What are they really doing?
Everyone who cares about students with disabilities is troubled by Arne Duncan’s latest NPR blathering over the Obama administration’s plans to get even tougher on special ed. and to test these students more and include their scores in the National Assessment for Education Progress known as the Nation’s Report Card.
I have been trying to understand. I mean they can’t be that dense when it comes to kids with special needs.
When they started the conversation by saying that 6.5 million students with disabilities weren’t getting a “quality education,” I thought, Hallelujah! They finally know that what they have been doing, like forcing students with developmental disabilities to take burdensome tests that are unrealistic, can be likened to child abuse.
But they were teasing. Instead, they have taken a turn for the worse. Duncan said, “It’s not enough for a state to be compliant if students can’t read or do math,” and he added, “We must have a system that will do more than just measure compliance.”
Do more than measure compliance?
Making each student wear a ball and chain comes to mind.
But what are they really getting at? Surely they have seen the outcries about high-stakes testing with these kids.
Duncan, with support from Kevin Huffman, who is hanging onto his job in Tennessee by a slippery spaghetti noodle (honestly, how many petitions to remove him does it take?), spoke out demanding even more accountability.
Huffman believes, or so he says, that all students with disabilities, and they were talking about those with developmental disabilities too, should be made to comply through more homework.
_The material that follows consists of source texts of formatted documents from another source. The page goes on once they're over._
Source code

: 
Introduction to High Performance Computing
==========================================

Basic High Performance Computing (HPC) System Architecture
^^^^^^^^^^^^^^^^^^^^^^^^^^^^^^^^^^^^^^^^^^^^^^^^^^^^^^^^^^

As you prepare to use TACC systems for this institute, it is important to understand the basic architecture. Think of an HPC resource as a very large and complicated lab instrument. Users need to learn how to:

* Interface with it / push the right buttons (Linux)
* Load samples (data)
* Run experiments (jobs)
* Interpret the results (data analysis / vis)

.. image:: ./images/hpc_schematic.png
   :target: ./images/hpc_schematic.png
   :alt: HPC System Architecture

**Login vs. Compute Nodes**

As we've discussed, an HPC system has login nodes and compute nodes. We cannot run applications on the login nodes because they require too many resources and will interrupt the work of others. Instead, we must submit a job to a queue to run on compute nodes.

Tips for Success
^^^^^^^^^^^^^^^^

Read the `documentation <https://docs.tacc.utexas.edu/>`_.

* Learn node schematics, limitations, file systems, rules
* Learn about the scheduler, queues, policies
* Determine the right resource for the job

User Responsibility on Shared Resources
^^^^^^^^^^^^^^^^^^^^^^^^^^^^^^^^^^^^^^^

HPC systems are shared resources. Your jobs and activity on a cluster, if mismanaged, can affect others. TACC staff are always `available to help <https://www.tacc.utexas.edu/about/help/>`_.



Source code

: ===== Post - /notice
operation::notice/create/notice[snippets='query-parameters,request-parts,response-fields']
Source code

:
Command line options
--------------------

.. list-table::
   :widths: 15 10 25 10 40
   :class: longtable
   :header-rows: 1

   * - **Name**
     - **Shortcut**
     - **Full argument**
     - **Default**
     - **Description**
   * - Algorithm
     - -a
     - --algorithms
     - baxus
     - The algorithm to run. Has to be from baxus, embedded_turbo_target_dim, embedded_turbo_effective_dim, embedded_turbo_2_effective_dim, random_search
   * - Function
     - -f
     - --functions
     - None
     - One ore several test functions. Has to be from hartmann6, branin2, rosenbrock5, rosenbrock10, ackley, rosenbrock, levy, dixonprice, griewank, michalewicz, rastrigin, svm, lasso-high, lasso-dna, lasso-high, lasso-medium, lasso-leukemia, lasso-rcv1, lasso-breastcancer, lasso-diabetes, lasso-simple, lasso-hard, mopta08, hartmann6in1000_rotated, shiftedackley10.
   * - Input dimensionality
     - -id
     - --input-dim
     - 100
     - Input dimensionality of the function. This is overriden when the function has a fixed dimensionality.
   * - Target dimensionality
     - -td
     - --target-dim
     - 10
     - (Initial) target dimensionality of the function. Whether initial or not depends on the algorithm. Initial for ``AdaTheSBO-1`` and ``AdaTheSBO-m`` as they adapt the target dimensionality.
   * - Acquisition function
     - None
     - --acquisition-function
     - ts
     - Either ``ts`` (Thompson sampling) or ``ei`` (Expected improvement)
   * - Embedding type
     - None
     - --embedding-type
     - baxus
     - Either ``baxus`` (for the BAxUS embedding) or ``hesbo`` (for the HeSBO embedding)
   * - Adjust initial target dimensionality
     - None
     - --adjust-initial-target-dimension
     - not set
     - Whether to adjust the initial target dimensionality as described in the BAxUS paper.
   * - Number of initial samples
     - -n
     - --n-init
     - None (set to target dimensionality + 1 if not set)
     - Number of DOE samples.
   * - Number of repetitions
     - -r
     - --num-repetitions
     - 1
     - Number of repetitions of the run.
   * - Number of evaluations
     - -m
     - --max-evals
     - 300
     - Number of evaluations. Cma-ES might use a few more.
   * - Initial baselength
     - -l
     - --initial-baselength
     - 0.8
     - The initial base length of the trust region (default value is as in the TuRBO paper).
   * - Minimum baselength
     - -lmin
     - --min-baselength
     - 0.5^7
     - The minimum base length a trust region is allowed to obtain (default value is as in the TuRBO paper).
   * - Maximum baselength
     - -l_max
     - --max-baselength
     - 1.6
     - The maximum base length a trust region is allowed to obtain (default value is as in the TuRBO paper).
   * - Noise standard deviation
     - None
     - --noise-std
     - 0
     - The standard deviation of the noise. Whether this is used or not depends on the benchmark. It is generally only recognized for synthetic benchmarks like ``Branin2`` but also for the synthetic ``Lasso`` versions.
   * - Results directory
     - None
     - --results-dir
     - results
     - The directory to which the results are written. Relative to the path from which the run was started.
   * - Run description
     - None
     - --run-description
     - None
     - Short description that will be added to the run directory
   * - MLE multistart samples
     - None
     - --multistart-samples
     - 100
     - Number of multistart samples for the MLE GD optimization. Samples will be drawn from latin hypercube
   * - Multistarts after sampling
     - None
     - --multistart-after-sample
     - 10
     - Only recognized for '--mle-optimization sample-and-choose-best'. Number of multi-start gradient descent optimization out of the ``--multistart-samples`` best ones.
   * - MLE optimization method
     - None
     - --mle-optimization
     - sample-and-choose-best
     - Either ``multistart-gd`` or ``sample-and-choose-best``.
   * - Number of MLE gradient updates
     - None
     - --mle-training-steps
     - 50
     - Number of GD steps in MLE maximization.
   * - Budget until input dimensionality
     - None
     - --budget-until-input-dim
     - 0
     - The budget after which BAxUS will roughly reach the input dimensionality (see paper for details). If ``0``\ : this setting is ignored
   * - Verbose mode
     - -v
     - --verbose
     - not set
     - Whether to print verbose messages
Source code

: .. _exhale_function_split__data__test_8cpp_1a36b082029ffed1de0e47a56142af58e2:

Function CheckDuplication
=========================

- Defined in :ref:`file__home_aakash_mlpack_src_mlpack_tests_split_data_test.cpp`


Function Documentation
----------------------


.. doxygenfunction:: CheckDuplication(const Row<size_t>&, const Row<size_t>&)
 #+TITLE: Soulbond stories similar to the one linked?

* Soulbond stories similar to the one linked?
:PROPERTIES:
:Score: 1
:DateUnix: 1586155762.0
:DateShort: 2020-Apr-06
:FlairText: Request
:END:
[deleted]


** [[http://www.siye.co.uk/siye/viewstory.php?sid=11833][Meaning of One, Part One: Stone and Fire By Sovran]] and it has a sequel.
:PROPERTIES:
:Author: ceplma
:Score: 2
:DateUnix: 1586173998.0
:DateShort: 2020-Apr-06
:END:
Both men insist students in special education pass the tests, because it does them a disservice not to.
You can save yourself a bottle of aspirin trying to figure out how these two got to be such high-powered leaders in education without an ounce of understanding about students with special needs. Behind their dog and pony show there is a calculated reason behind all their bizarre test and homework talk. It is designed to fool us.
The real agenda is not to make special education students their so-called idea of “normal.”
The real reason for all their get tough talk is to rid the country of special education services.
The fact is there has been a concerted effort for years to get rid of special education. It did not start with Arne Duncan and it probably won’t end with him either.
Consider IDEA 1997 and IDEA 2004. Why did they come up with those reauthorizations? If you think throwing all kids into regular classes, in the name of inclusion, and curbing parental rights for legal representation is a gift, think again.
Many of us realize that special education has been dying a slow death for a long time. See here about the destruction of special ed.
Special ed. has always been a pain to local, state and federal cheapskate politicians. Since the creation of Public Law 94-142, one of the best laws ever, there have been detractors who have worked to undo all the progress that has been made on behalf of those with disabilities. To do special ed. right is costly.
The sad fact is the ed. reformers know special ed. requires credentialed, well-prepared teachers and good programming and they don’t want to pay for it. Charter schools don’t know how to serve these children…or they don’t want to pay for it. And it is tough to implement good special education with Teach for America.
You also can’t sell Common Core State Standards. Special education is a great indicator to show the importance of differences. You can’t put everyone on the same page, with any of the standards really, if students require an Individual Educational Plan. See here.
The NPR show ends with Duncan speaking of a $50 million technical-assistance center for states concerning students with disabilities passing more difficult assessments. However, my guess is it isn’t about helping teachers help the students, no. It is about showing that teachers are failing when they can’t get these students to pass the regular tests.
The next step will be their excuse to pull $11.5 billion in federal funding to states for special education! They are already targeting Delaware, California, Texas, and Washington DC.
Then what will happen to students who need special ed. services? You tell me. My guess is we will see more charters claiming to be just for students with disabilities run by the TFA types. Wealthier parents might pay hefty prices for private schools, which, for the most part, have shown little proof of serving this population well, if at all.
Poor students with disabilities? Where will they go for help?
So are students with special needs doomed? I don’t think so. I’m remembering the court cases PARC v.Commonwealth of Pennsylvania and Mills v. Board of Education of the District of Columbia. There are other cases too.
I am actually encouraged. I see special education as the Achilles heel of the reform movement. Duncan and his ilk don’t know how to assist these kids, and parents find the “high expectations” talk shallow. What parent has low expectations for their child? What person becomes a teacher not to expect great things for their students?
The real beauty of all this, the silver lining, is that parents of children with disabilities, while desiring the best quality education and assistance, have learned how to love their children unconditionally. They don’t need high test scores to show them their student’s worth. They see the beauty every day in the stuff of this world that really matters. There are a lot of these parents and they aren’t the silent types.
And if it has been done before, it can be done again. We can fight for the rights of children. The ed. reformers know this. It is what they are afraid of.
So, we must look beyond these outrageous acclamations by Duncan and his ilk and remember these words: Free Appropriate Public Education, or FAPE for short. Say it to yourself over and over again.
It is what our students deserve…every single one of them. And it is our job to ensure that they get it.